Advertorial

Task Force Energy, Sustainability, and Climate Siapkan 3 Rekomendasi Transisi Energi Hijau di KTT G20

Kompas.com - 06/02/2022, 11:10 WIB

KOMPAS.com - Task Force Energy, Sustainability and Climate telah menyiapkan tiga rekomendasi transisi energi hijau yang akan disampaikan pada Konferensi Tingkat Tinggi (KTT) Group of Twenty (G20) di Bali pada November 2022.

Tiga rekomendasi tersebut disepakati saat agenda Inception Meeting Business 20 (B20) yang diselenggarakan secara virtual pada akhir Januari 2022.

Chair Task Force Energy, Sustainability, and Climate Nicke Widyawati menegaskan pentingnya transisi menuju energi hijau, sebagaimana yang disampaikan Presiden Joko Widodo (Jokowi).

“Transisi energi merupakan tantangan bagi semua dan harus dilihat sebagai peluang untuk menciptakan masa depan dan pertumbuhan ekonomi berkelanjutan,” kata Nicke, dikutip dari keterangan pers resminya, Minggu (6/2/2022).

Caranya, sebut Nicke, adalah dengan menerapkan skenario atau roadmap (peta jalan) yang kuat, terutama dalam aspek keuangan.

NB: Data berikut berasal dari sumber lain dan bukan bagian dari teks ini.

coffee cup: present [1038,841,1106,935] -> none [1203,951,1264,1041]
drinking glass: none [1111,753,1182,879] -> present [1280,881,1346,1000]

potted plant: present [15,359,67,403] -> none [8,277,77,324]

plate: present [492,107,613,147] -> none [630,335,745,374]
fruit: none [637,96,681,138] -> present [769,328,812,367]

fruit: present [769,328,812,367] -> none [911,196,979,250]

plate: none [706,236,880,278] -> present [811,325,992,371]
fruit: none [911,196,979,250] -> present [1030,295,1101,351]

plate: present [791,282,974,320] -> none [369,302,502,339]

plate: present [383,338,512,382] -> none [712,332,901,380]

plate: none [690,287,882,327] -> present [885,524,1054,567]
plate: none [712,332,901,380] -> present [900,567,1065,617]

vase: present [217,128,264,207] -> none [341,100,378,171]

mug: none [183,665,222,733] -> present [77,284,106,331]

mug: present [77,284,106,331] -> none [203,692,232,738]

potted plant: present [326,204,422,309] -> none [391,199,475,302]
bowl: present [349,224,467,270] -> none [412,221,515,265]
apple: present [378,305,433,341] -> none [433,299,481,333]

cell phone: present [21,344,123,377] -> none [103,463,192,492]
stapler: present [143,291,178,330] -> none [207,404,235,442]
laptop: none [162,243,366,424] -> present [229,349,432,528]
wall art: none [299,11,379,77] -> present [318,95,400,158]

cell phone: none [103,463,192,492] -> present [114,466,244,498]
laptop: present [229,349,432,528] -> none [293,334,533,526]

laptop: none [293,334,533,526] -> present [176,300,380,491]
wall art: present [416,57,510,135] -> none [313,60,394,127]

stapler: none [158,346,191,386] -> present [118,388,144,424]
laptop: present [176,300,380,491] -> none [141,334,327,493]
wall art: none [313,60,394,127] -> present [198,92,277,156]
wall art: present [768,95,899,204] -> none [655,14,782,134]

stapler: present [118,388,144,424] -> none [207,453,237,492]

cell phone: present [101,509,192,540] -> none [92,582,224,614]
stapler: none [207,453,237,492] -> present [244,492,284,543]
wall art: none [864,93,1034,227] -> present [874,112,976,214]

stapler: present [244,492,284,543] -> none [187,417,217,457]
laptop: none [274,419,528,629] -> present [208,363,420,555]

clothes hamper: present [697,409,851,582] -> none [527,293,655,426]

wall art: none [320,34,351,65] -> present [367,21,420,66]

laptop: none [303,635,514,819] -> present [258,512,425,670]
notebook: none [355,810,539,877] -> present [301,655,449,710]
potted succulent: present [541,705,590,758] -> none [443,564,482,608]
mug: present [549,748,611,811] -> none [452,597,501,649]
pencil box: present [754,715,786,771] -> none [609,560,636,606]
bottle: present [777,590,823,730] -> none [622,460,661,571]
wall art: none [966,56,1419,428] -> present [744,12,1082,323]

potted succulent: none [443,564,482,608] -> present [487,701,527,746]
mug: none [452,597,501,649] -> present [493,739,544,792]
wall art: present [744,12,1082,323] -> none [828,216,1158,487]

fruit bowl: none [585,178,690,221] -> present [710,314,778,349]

“Task Force Energy, Sustainability, and Climate B20 ini memiliki prioritas yang sama dengan G20 Indonesia. Kami harus menjadi katalisator pemulihan hijau yang kuat dan berjalan seiring dengan prinsip-prinsip ketahanan dan pemerataan energi serta kelestarian lingkungan,” ujar Nicke.

Nicke menuturkan, Task Force Energy, Sustainability, and Climate akan merumuskan rekomendasi kebijakan untuk transisi energi berkelanjutan dengan fokus pada tiga isu prioritas.

Pertama, mempercepat transisi ke penggunaan energi yang berkelanjutan. Tujuannya memastikan bahwa pemanasan global dibatasi maksimum 1,5 derajat Celsius.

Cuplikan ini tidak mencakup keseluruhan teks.